• _Exercise details_
Of all the lines below, return only those starting with the line holding "Y189500D02*" and going on through the line holding "X200500Y258500D02*", exactly as written.
********
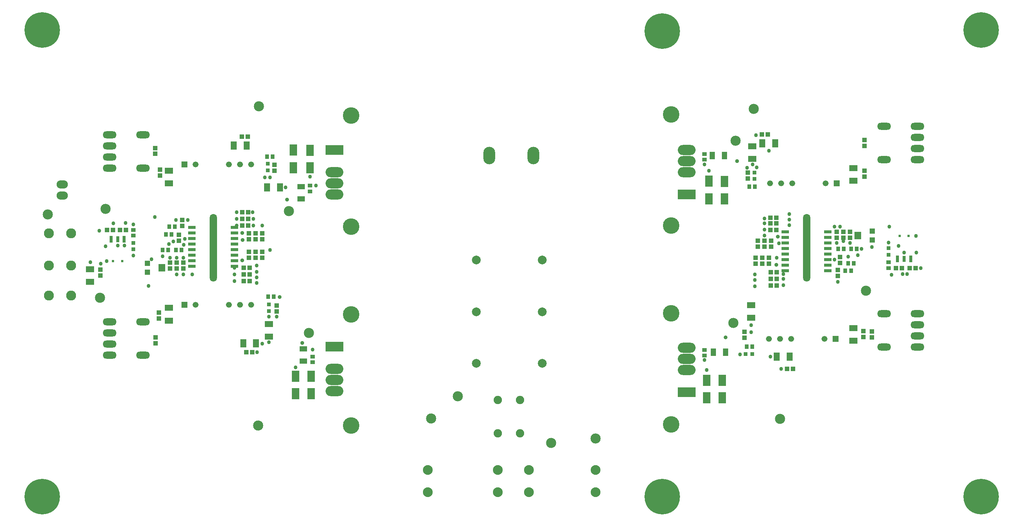
<source format=gts>
G04*
G04 #@! TF.GenerationSoftware,Altium Limited,Altium Designer,21.1.1 (26)*
G04*
G04 Layer_Color=8388736*
%FSLAX25Y25*%
%MOIN*%
G70*
G04*
G04 #@! TF.SameCoordinates,3677F01D-BDC3-49B7-9324-C1A4C2B8551F*
G04*
G04*
G04 #@! TF.FilePolarity,Negative*
G04*
G01*
G75*
%ADD37R,0.04331X0.03937*%
%ADD38R,0.04134X0.03740*%
%ADD39R,0.03740X0.04134*%
%ADD40R,0.03937X0.04331*%
G04:AMPARAMS|DCode=41|XSize=27.56mil|YSize=68.9mil|CornerRadius=3.98mil|HoleSize=0mil|Usage=FLASHONLY|Rotation=270.000|XOffset=0mil|YOffset=0mil|HoleType=Round|Shape=RoundedRectangle|*
%AMROUNDEDRECTD41*
21,1,0.02756,0.06095,0,0,270.0*
21,1,0.01961,0.06890,0,0,270.0*
1,1,0.00795,-0.03047,-0.00980*
1,1,0.00795,-0.03047,0.00980*
1,1,0.00795,0.03047,0.00980*
1,1,0.00795,0.03047,-0.00980*
%
%ADD41ROUNDEDRECTD41*%
%ADD42R,0.07087X0.10236*%
%ADD43R,0.07480X0.05512*%
%ADD44R,0.05512X0.07480*%
%ADD45R,0.03543X0.03543*%
%ADD46R,0.02559X0.05512*%
%ADD47R,0.02638X0.05906*%
%ADD48R,0.05118X0.05118*%
%ADD49R,0.06299X0.06693*%
%ADD50R,0.03543X0.03543*%
%ADD51R,0.02362X0.02362*%
%ADD52R,0.06890X0.05118*%
%ADD53R,0.05118X0.06890*%
%ADD54O,0.12394X0.06394*%
%ADD55R,0.15984X0.09016*%
%ADD56O,0.15984X0.09016*%
%ADD57C,0.09094*%
%ADD58C,0.31890*%
%ADD59C,0.14905*%
%ADD60C,0.08957*%
%ADD61C,0.07480*%
%ADD62O,0.10630X0.15748*%
%ADD63C,0.07874*%
%ADD64C,0.05236*%
%ADD65R,0.05236X0.05236*%
%ADD66C,0.08839*%
%ADD67O,0.10236X0.07284*%
%ADD68O,0.06500X0.61000*%
%ADD69C,0.03394*%
%ADD70C,0.03594*%
D37*
X760000Y343400D02*
D03*
Y348715D02*
D03*
X736000Y226185D02*
D03*
Y231500D02*
D03*
X652000Y170500D02*
D03*
Y175815D02*
D03*
X766900Y176315D02*
D03*
Y171000D02*
D03*
X760000Y315500D02*
D03*
Y320815D02*
D03*
X655000Y313843D02*
D03*
Y319158D02*
D03*
X759000Y171185D02*
D03*
Y176500D02*
D03*
X735000Y265815D02*
D03*
Y260500D02*
D03*
X741000Y265815D02*
D03*
Y260500D02*
D03*
X664000Y252500D02*
D03*
Y257815D02*
D03*
X670000Y252500D02*
D03*
Y257815D02*
D03*
X676000Y252500D02*
D03*
Y257815D02*
D03*
X747000Y265815D02*
D03*
Y260500D02*
D03*
X738000Y237842D02*
D03*
Y243158D02*
D03*
X662000Y237185D02*
D03*
Y242500D02*
D03*
X668000Y237185D02*
D03*
Y242500D02*
D03*
X674000Y237185D02*
D03*
Y242500D02*
D03*
X122000Y165685D02*
D03*
Y171000D02*
D03*
X72400Y226443D02*
D03*
Y231757D02*
D03*
X231000Y194185D02*
D03*
Y199500D02*
D03*
X126000Y316500D02*
D03*
Y321815D02*
D03*
X229000Y321004D02*
D03*
Y326319D02*
D03*
X146000Y276500D02*
D03*
X143000Y257842D02*
D03*
X135000Y238158D02*
D03*
X141000D02*
D03*
X147000D02*
D03*
X125000Y187843D02*
D03*
Y193157D02*
D03*
X141000Y232842D02*
D03*
X147000D02*
D03*
X135000D02*
D03*
X143000Y263158D02*
D03*
X146000Y271185D02*
D03*
X218000Y242500D02*
D03*
Y247815D02*
D03*
X212000Y242500D02*
D03*
Y247815D02*
D03*
X206000Y242500D02*
D03*
Y247815D02*
D03*
Y259185D02*
D03*
Y264500D02*
D03*
X212000Y259185D02*
D03*
Y264500D02*
D03*
X218000Y259185D02*
D03*
Y264500D02*
D03*
X121800Y341415D02*
D03*
Y336100D02*
D03*
D38*
X263500Y148441D02*
D03*
Y153559D02*
D03*
X261000Y302382D02*
D03*
Y307500D02*
D03*
X781800Y238518D02*
D03*
Y233400D02*
D03*
X102000Y267618D02*
D03*
Y262500D02*
D03*
X616000Y154500D02*
D03*
Y159618D02*
D03*
Y330941D02*
D03*
Y336059D02*
D03*
D39*
X736441Y250500D02*
D03*
X741559D02*
D03*
X753118D02*
D03*
X748000D02*
D03*
Y230842D02*
D03*
X742882D02*
D03*
X750559Y237500D02*
D03*
X745441D02*
D03*
X659118Y162500D02*
D03*
X654000D02*
D03*
X661559Y306500D02*
D03*
X656441D02*
D03*
X227559Y333500D02*
D03*
X222441D02*
D03*
X128441Y249500D02*
D03*
X133559D02*
D03*
X145559D02*
D03*
X140441D02*
D03*
X131441Y263500D02*
D03*
X136559D02*
D03*
X134441Y270500D02*
D03*
X139559D02*
D03*
X228559Y207500D02*
D03*
X223441D02*
D03*
D40*
X793800Y233400D02*
D03*
X788485D02*
D03*
X800800D02*
D03*
X806115D02*
D03*
X690343Y142500D02*
D03*
X695657D02*
D03*
X667685Y353500D02*
D03*
X673000D02*
D03*
X675343Y273500D02*
D03*
X680657D02*
D03*
X675343Y278500D02*
D03*
X680657D02*
D03*
X675343Y267500D02*
D03*
X680657D02*
D03*
X681000Y217500D02*
D03*
X675685D02*
D03*
X681000Y223500D02*
D03*
X675685D02*
D03*
X681000Y229500D02*
D03*
X675685D02*
D03*
X203685Y157500D02*
D03*
X209000D02*
D03*
X199685Y351500D02*
D03*
X205000D02*
D03*
X83657Y267500D02*
D03*
X95315D02*
D03*
X78342D02*
D03*
X90000D02*
D03*
X201343Y221500D02*
D03*
X206658D02*
D03*
X201343Y227500D02*
D03*
X206658D02*
D03*
X201343Y233500D02*
D03*
X206658D02*
D03*
X205315Y271500D02*
D03*
X200000D02*
D03*
X205315Y283500D02*
D03*
X200000D02*
D03*
X205315Y277500D02*
D03*
X200000D02*
D03*
D41*
X727193Y246000D02*
D03*
X688807Y266000D02*
D03*
Y261000D02*
D03*
Y256000D02*
D03*
Y251000D02*
D03*
Y246000D02*
D03*
Y241000D02*
D03*
Y236000D02*
D03*
Y231000D02*
D03*
X727193Y266000D02*
D03*
Y261000D02*
D03*
Y256000D02*
D03*
Y251000D02*
D03*
Y241000D02*
D03*
Y236000D02*
D03*
Y231000D02*
D03*
X154807Y255000D02*
D03*
X193193Y235000D02*
D03*
Y240000D02*
D03*
Y245000D02*
D03*
Y250000D02*
D03*
Y255000D02*
D03*
Y260000D02*
D03*
Y265000D02*
D03*
Y270000D02*
D03*
X154807Y235000D02*
D03*
Y240000D02*
D03*
Y245000D02*
D03*
Y250000D02*
D03*
Y260000D02*
D03*
Y265000D02*
D03*
Y270000D02*
D03*
D42*
X262000Y120252D02*
D03*
Y136000D02*
D03*
X248000Y120252D02*
D03*
Y136000D02*
D03*
X634000Y295626D02*
D03*
Y311374D02*
D03*
X261000Y339248D02*
D03*
Y323500D02*
D03*
X246000Y339500D02*
D03*
Y323752D02*
D03*
X632000Y132248D02*
D03*
Y116500D02*
D03*
X618000Y132248D02*
D03*
Y116500D02*
D03*
X620000Y311500D02*
D03*
Y295752D02*
D03*
D43*
X750000Y179209D02*
D03*
Y167791D02*
D03*
X658000Y188500D02*
D03*
Y199917D02*
D03*
X750000Y311791D02*
D03*
Y323209D02*
D03*
X659000Y331500D02*
D03*
Y342917D02*
D03*
X224000Y171500D02*
D03*
Y182917D02*
D03*
X134000Y320917D02*
D03*
Y309500D02*
D03*
X63250Y232209D02*
D03*
Y220791D02*
D03*
X134000Y186083D02*
D03*
Y197500D02*
D03*
D44*
X692709Y153500D02*
D03*
X681291D02*
D03*
X679709Y345500D02*
D03*
X668291D02*
D03*
X212417Y165500D02*
D03*
X201000D02*
D03*
X204000Y343500D02*
D03*
X192583D02*
D03*
X222583Y306000D02*
D03*
X234000D02*
D03*
D45*
X653094Y156000D02*
D03*
X659000D02*
D03*
D46*
X795800Y241593D02*
D03*
X88000Y259307D02*
D03*
D47*
X789894Y241593D02*
D03*
X801705D02*
D03*
X82095Y259307D02*
D03*
X93906D02*
D03*
D48*
X767000Y266500D02*
D03*
Y258626D02*
D03*
X114913Y237437D02*
D03*
Y229563D02*
D03*
D49*
X754205Y262563D02*
D03*
X127709Y233500D02*
D03*
D50*
X781800Y251306D02*
D03*
Y245400D02*
D03*
X661000Y319406D02*
D03*
Y313500D02*
D03*
X224000Y200453D02*
D03*
Y194547D02*
D03*
X223000Y327102D02*
D03*
Y321197D02*
D03*
X102000Y256059D02*
D03*
Y250153D02*
D03*
D51*
X791666Y262400D02*
D03*
X799934D02*
D03*
X83866Y239500D02*
D03*
X92134D02*
D03*
D52*
X253000Y306500D02*
D03*
Y295476D02*
D03*
X255000Y160524D02*
D03*
Y149500D02*
D03*
D53*
X634024Y334500D02*
D03*
X623000D02*
D03*
X635000Y157500D02*
D03*
X623976D02*
D03*
D54*
X110800Y184800D02*
D03*
Y154800D02*
D03*
X80800D02*
D03*
Y164800D02*
D03*
Y174800D02*
D03*
Y184800D02*
D03*
Y353200D02*
D03*
Y343200D02*
D03*
Y333200D02*
D03*
Y323200D02*
D03*
X110800D02*
D03*
Y353200D02*
D03*
X777900Y330774D02*
D03*
Y360774D02*
D03*
X807900D02*
D03*
Y350774D02*
D03*
Y340774D02*
D03*
Y330774D02*
D03*
X777700Y162374D02*
D03*
Y192374D02*
D03*
X807700D02*
D03*
Y182374D02*
D03*
Y172374D02*
D03*
Y162374D02*
D03*
D55*
X600000Y299500D02*
D03*
Y121500D02*
D03*
X283000Y339500D02*
D03*
Y162500D02*
D03*
D56*
X600000Y329500D02*
D03*
Y339500D02*
D03*
Y319500D02*
D03*
Y151500D02*
D03*
Y161500D02*
D03*
Y141500D02*
D03*
X283000Y319500D02*
D03*
Y299500D02*
D03*
Y309500D02*
D03*
Y142500D02*
D03*
Y122500D02*
D03*
Y132500D02*
D03*
D57*
X518000Y80000D02*
D03*
X394000Y118000D02*
D03*
X370000Y98000D02*
D03*
X478000Y76000D02*
D03*
X642000Y184000D02*
D03*
X644000Y348000D02*
D03*
X242000Y284500D02*
D03*
X260000Y175000D02*
D03*
X25000Y281500D02*
D03*
X761500Y212800D02*
D03*
X72000Y206500D02*
D03*
X77000Y286500D02*
D03*
X215000Y379000D02*
D03*
X684000Y97500D02*
D03*
X214500Y91500D02*
D03*
X660500Y376500D02*
D03*
D58*
X865000Y447500D02*
D03*
X578000Y27500D02*
D03*
Y446500D02*
D03*
X865000Y27500D02*
D03*
X20000Y447500D02*
D03*
Y27500D02*
D03*
D59*
X298000Y91500D02*
D03*
Y191500D02*
D03*
Y270500D02*
D03*
Y370500D02*
D03*
X586000Y271500D02*
D03*
Y371500D02*
D03*
Y192500D02*
D03*
Y92500D02*
D03*
D60*
X26000Y208500D02*
D03*
X46000D02*
D03*
X26000Y235500D02*
D03*
X46000D02*
D03*
X26000Y264500D02*
D03*
X46000D02*
D03*
D61*
X450000Y84500D02*
D03*
X430000D02*
D03*
Y114500D02*
D03*
X450000D02*
D03*
D62*
X462000Y334500D02*
D03*
X422630D02*
D03*
D63*
X410945Y240500D02*
D03*
X470000D02*
D03*
X410945Y147500D02*
D03*
X470000D02*
D03*
X410945Y194000D02*
D03*
X470000D02*
D03*
D64*
X695000Y309658D02*
D03*
X675000D02*
D03*
X685000D02*
D03*
X725000D02*
D03*
X694000Y169500D02*
D03*
X674000D02*
D03*
X684000D02*
D03*
X724000D02*
D03*
X158000Y326500D02*
D03*
Y200342D02*
D03*
X198000Y326500D02*
D03*
X208000D02*
D03*
X188000D02*
D03*
X198000Y200342D02*
D03*
X208000D02*
D03*
X188000D02*
D03*
D65*
X735000Y309658D02*
D03*
X734000Y169500D02*
D03*
X148000Y326500D02*
D03*
Y200342D02*
D03*
D66*
X518000Y51500D02*
D03*
Y31500D02*
D03*
X367000Y51500D02*
D03*
Y31500D02*
D03*
X458000Y51500D02*
D03*
Y31500D02*
D03*
X430000Y51500D02*
D03*
Y31500D02*
D03*
D67*
X38000Y298500D02*
D03*
Y308500D02*
D03*
D68*
X708000Y251500D02*
D03*
X174000D02*
D03*
D69*
X95000Y274000D02*
D03*
X102000Y272500D02*
D03*
X84000Y273500D02*
D03*
X121300Y279400D02*
D03*
X63400Y238500D02*
D03*
X782600Y270500D02*
D03*
X795900Y247200D02*
D03*
X766900Y252400D02*
D03*
X790800Y253400D02*
D03*
X781800Y256400D02*
D03*
X115700Y217200D02*
D03*
X148400Y259700D02*
D03*
X147500Y254400D02*
D03*
X263500Y160000D02*
D03*
X213000Y220000D02*
D03*
Y225000D02*
D03*
Y230000D02*
D03*
Y235500D02*
D03*
X754000Y245000D02*
D03*
X745500Y243500D02*
D03*
X193000Y221500D02*
D03*
Y227500D02*
D03*
X663000Y324000D02*
D03*
X784300Y227400D02*
D03*
X741000Y257445D02*
D03*
X733000Y241000D02*
D03*
X738000Y270500D02*
D03*
X733000D02*
D03*
X757500Y250500D02*
D03*
X736000Y221000D02*
D03*
X747000Y256000D02*
D03*
X735000D02*
D03*
X661500Y217000D02*
D03*
Y222500D02*
D03*
Y227500D02*
D03*
X687000Y228000D02*
D03*
Y218000D02*
D03*
Y223500D02*
D03*
X681000Y242500D02*
D03*
X658000Y182000D02*
D03*
X618000Y141500D02*
D03*
X616000Y150500D02*
D03*
X685000Y142500D02*
D03*
X675500Y153500D02*
D03*
X648000Y155500D02*
D03*
X658000Y175500D02*
D03*
X670000Y262500D02*
D03*
Y268000D02*
D03*
X620000Y321000D02*
D03*
X692500Y282000D02*
D03*
Y277000D02*
D03*
X683000Y255500D02*
D03*
X670000Y273500D02*
D03*
Y278000D02*
D03*
X692500Y272000D02*
D03*
X616000Y326500D02*
D03*
X654500Y323500D02*
D03*
X659500Y326500D02*
D03*
X674000Y339000D02*
D03*
X662500Y353000D02*
D03*
X248000Y144000D02*
D03*
X225000Y249500D02*
D03*
X193000Y233500D02*
D03*
X224000Y166500D02*
D03*
Y189500D02*
D03*
X231000D02*
D03*
X218209Y165250D02*
D03*
X213500Y157500D02*
D03*
X266500Y307500D02*
D03*
X261000Y315500D02*
D03*
X239000Y306000D02*
D03*
X225000Y315000D02*
D03*
X220500D02*
D03*
X195000Y271500D02*
D03*
Y277500D02*
D03*
Y283500D02*
D03*
X218000Y271500D02*
D03*
X210000D02*
D03*
Y277500D02*
D03*
X209500Y283500D02*
D03*
X118309Y241320D02*
D03*
X147000Y227500D02*
D03*
X141000D02*
D03*
X134000Y255000D02*
D03*
X155000Y227500D02*
D03*
X94000Y253500D02*
D03*
X135000Y242500D02*
D03*
X102000Y244500D02*
D03*
X140500Y276500D02*
D03*
X151000D02*
D03*
X138000Y257343D02*
D03*
X147000Y242500D02*
D03*
X141000D02*
D03*
X128500Y244000D02*
D03*
X88000Y253500D02*
D03*
X798300Y227900D02*
D03*
X794300D02*
D03*
X810800Y233400D02*
D03*
X806800Y247400D02*
D03*
X806300Y262400D02*
D03*
X78000Y239500D02*
D03*
X77000Y253000D02*
D03*
X72700Y237100D02*
D03*
X71500Y267000D02*
D03*
D70*
X233900Y207300D02*
D03*
X200100Y265000D02*
D03*
X200000Y240200D02*
D03*
X200500Y258500D02*
D03*
X680794Y236294D02*
D03*
X635000Y171000D02*
D03*
X645500Y329500D02*
D03*
X682000Y261500D02*
D03*
X254000Y166000D02*
D03*
X240500Y295000D02*
D03*
M02*

</source>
********
• _Result_
Y189500D02*
D03*
X231000D02*
D03*
X218209Y165250D02*
D03*
X213500Y157500D02*
D03*
X266500Y307500D02*
D03*
X261000Y315500D02*
D03*
X239000Y306000D02*
D03*
X225000Y315000D02*
D03*
X220500D02*
D03*
X195000Y271500D02*
D03*
Y277500D02*
D03*
Y283500D02*
D03*
X218000Y271500D02*
D03*
X210000D02*
D03*
Y277500D02*
D03*
X209500Y283500D02*
D03*
X118309Y241320D02*
D03*
X147000Y227500D02*
D03*
X141000D02*
D03*
X134000Y255000D02*
D03*
X155000Y227500D02*
D03*
X94000Y253500D02*
D03*
X135000Y242500D02*
D03*
X102000Y244500D02*
D03*
X140500Y276500D02*
D03*
X151000D02*
D03*
X138000Y257343D02*
D03*
X147000Y242500D02*
D03*
X141000D02*
D03*
X128500Y244000D02*
D03*
X88000Y253500D02*
D03*
X798300Y227900D02*
D03*
X794300D02*
D03*
X810800Y233400D02*
D03*
X806800Y247400D02*
D03*
X806300Y262400D02*
D03*
X78000Y239500D02*
D03*
X77000Y253000D02*
D03*
X72700Y237100D02*
D03*
X71500Y267000D02*
D03*
D70*
X233900Y207300D02*
D03*
X200100Y265000D02*
D03*
X200000Y240200D02*
D03*
X200500Y258500D02*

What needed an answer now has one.